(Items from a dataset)
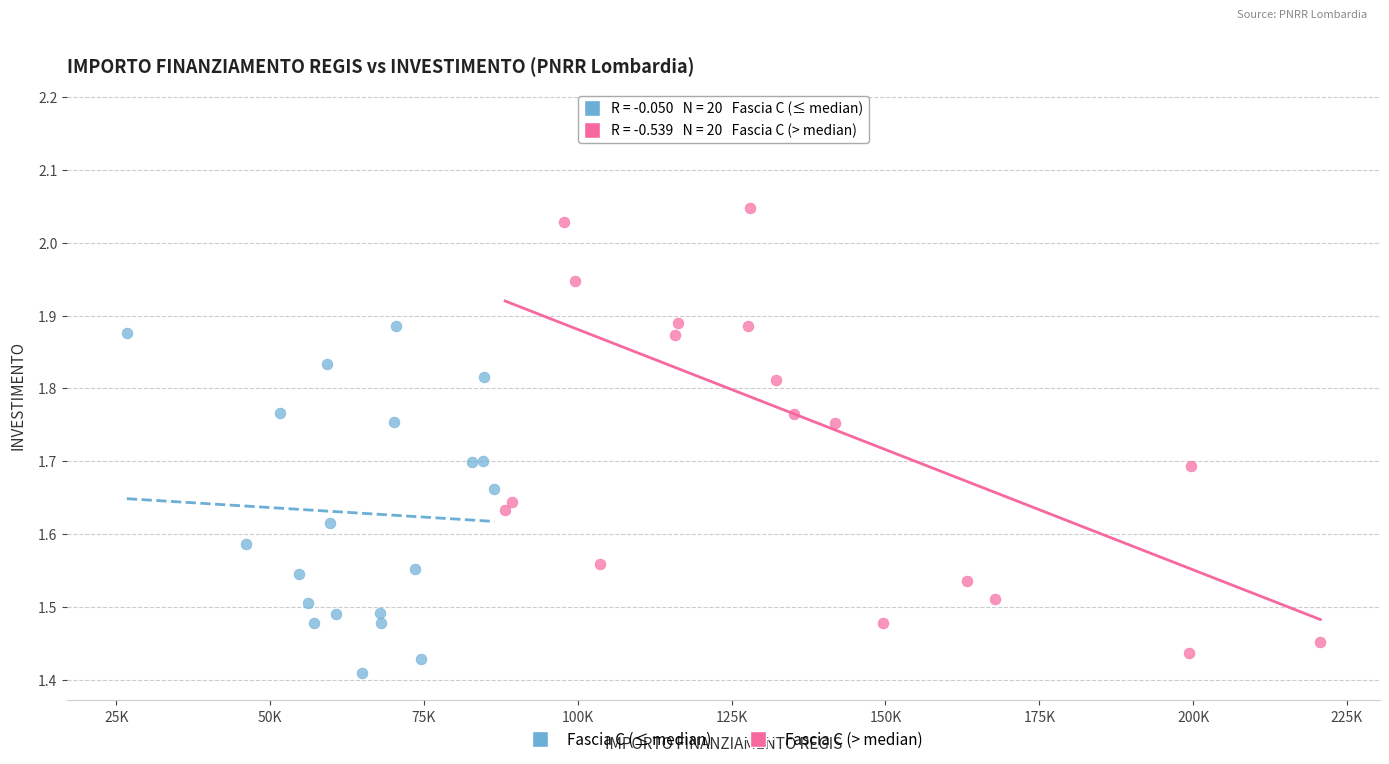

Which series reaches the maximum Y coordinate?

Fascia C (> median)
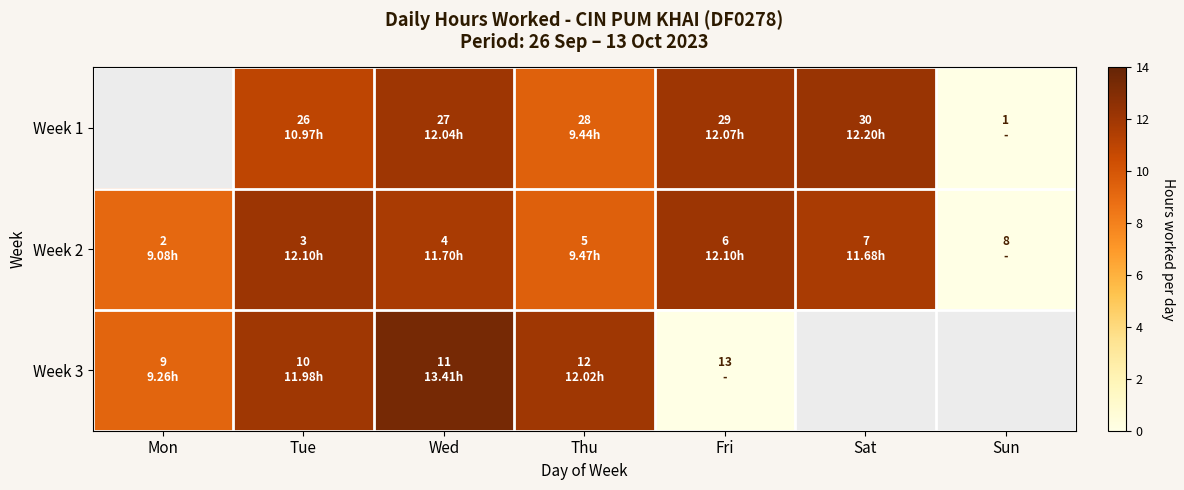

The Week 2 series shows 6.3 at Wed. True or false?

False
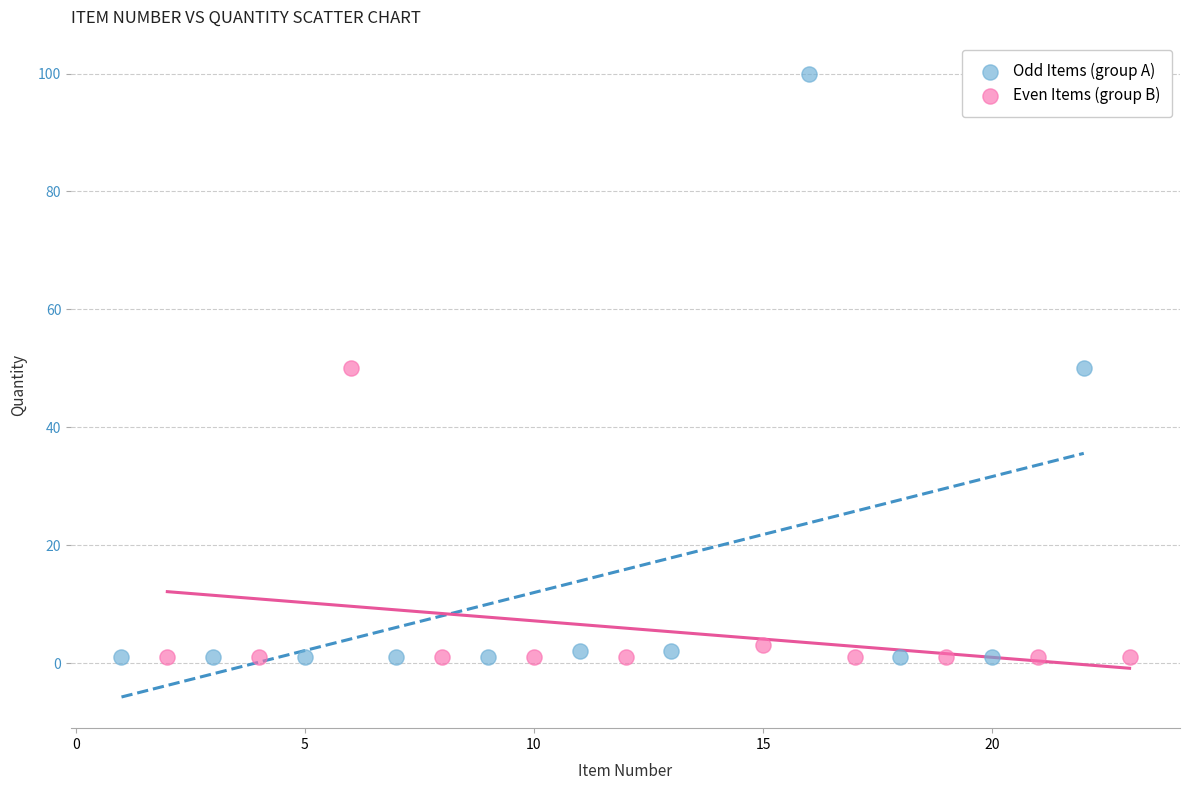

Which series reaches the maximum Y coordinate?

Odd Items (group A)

• _Activity_
Substitute "highest" for "maximum" throughout all the items above and reproduce them with nothing else changed. Leave the pictures out of your answer.

• _Response area_
Which series reaches the highest Y coordinate?

Fascia C (> median)

The Week 2 series shows 6.3 at Wed. True or false?

False

Which series reaches the highest Y coordinate?

Odd Items (group A)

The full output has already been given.